◆ **WHAT NEEDS TO BE DONE**: Format the material from its first line through the line containing "order: Odonata" as a numbered list, omitting any blank lines.
+++ DATASET EXTRACT +++
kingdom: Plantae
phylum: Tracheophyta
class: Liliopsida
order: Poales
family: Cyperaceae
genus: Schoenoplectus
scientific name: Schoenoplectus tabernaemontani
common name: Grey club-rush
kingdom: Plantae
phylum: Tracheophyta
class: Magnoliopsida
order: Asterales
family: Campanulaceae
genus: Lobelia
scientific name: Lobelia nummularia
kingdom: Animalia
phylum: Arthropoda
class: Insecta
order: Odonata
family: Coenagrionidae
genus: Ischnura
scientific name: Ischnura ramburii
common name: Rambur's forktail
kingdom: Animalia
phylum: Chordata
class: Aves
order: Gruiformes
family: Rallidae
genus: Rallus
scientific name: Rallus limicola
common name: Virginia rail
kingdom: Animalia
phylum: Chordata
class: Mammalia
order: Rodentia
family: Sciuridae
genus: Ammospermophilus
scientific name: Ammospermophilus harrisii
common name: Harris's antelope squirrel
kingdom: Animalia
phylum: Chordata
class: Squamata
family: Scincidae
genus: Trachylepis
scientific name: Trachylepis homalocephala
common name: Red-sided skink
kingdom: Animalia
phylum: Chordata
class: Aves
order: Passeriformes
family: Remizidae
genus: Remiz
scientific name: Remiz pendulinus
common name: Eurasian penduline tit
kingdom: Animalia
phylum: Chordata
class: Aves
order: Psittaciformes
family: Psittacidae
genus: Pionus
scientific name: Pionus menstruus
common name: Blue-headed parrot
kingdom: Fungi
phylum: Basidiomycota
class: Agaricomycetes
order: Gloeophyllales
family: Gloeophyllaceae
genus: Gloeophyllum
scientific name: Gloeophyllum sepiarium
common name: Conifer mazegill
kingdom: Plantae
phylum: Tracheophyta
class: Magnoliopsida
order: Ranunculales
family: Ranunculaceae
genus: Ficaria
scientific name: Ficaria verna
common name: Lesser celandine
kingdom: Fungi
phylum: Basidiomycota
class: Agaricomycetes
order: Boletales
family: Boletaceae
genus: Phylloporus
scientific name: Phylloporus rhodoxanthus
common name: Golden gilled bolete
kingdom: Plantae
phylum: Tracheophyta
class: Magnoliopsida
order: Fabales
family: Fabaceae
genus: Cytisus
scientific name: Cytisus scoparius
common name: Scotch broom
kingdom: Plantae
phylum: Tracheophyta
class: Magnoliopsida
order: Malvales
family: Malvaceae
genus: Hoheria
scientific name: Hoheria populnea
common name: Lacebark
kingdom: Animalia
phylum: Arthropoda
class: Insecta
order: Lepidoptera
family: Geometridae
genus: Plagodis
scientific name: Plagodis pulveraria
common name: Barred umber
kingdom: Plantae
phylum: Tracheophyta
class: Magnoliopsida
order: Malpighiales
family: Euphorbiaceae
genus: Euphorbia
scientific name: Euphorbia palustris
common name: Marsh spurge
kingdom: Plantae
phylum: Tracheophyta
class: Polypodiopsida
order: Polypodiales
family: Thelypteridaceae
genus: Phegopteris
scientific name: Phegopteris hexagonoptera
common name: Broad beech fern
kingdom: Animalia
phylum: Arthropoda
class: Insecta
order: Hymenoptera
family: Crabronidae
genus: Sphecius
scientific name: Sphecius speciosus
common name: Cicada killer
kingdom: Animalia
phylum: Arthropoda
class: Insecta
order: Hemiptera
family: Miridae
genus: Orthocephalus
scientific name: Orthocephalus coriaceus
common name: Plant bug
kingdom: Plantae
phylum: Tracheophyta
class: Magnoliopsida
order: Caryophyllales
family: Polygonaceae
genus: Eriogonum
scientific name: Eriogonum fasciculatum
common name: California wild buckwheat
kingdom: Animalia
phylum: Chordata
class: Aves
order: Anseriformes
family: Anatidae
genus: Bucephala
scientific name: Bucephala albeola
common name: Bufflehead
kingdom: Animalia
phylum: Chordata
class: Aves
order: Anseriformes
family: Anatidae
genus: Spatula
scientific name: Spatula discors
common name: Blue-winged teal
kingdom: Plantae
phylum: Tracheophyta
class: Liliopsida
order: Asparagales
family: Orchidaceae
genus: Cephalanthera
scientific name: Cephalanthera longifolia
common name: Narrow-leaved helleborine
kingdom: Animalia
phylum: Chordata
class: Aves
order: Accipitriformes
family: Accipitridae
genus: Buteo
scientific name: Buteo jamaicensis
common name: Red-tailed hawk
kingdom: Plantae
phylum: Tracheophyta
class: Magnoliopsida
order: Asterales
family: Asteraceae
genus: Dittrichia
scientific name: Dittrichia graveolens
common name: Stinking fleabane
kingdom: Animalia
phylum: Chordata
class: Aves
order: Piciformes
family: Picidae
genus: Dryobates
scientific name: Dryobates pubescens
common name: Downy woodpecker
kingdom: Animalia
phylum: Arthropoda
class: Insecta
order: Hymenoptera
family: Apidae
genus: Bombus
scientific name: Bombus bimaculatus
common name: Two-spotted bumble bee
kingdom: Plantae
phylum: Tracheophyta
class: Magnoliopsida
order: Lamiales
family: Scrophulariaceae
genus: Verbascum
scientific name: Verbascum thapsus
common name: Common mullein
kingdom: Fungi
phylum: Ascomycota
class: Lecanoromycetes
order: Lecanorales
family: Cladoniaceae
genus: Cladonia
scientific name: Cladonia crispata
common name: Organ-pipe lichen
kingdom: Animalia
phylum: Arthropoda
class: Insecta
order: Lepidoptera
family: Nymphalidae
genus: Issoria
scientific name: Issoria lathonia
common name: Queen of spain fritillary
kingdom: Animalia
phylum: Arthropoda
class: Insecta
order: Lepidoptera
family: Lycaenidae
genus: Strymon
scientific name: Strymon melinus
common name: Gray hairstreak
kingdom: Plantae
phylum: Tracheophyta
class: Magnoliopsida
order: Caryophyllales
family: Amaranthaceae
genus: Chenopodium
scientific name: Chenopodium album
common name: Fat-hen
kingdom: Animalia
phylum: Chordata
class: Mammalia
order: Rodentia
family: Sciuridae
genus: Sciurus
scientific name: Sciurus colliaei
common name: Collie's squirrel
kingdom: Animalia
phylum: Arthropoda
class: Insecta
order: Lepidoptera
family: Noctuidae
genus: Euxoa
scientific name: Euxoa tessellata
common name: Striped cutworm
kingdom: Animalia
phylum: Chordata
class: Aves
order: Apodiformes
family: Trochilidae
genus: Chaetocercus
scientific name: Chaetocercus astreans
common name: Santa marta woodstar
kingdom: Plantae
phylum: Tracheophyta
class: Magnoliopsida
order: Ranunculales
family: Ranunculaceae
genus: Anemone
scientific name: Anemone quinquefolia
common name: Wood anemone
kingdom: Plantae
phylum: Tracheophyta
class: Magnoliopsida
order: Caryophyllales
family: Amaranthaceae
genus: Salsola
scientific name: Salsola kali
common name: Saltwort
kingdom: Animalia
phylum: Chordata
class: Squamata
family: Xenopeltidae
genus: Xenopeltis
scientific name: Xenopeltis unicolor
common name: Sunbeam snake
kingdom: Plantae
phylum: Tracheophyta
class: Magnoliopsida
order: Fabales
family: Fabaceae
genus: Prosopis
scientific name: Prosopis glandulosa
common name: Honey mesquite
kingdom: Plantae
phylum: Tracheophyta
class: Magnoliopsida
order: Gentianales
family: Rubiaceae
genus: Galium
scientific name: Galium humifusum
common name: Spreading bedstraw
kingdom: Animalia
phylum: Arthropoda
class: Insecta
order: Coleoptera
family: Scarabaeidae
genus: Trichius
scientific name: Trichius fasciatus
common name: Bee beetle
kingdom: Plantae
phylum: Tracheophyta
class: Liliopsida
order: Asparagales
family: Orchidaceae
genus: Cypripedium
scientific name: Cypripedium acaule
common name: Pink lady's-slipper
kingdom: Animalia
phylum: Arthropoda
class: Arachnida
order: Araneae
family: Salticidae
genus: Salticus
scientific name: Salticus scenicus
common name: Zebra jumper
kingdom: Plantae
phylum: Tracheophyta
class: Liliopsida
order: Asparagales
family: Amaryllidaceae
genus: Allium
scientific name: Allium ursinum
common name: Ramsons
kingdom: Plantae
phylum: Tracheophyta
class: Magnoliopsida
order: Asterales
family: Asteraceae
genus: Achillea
+++
◆ **ANSWER FOR THE TASK**:
1. kingdom: Plantae
2. phylum: Tracheophyta
3. class: Liliopsida
4. order: Poales
5. family: Cyperaceae
6. genus: Schoenoplectus
7. scientific name: Schoenoplectus tabernaemontani
8. common name: Grey club-rush
9. kingdom: Plantae
10. phylum: Tracheophyta
11. class: Magnoliopsida
12. order: Asterales
13. family: Campanulaceae
14. genus: Lobelia
15. scientific name: Lobelia nummularia
16. kingdom: Animalia
17. phylum: Arthropoda
18. class: Insecta
19. order: Odonata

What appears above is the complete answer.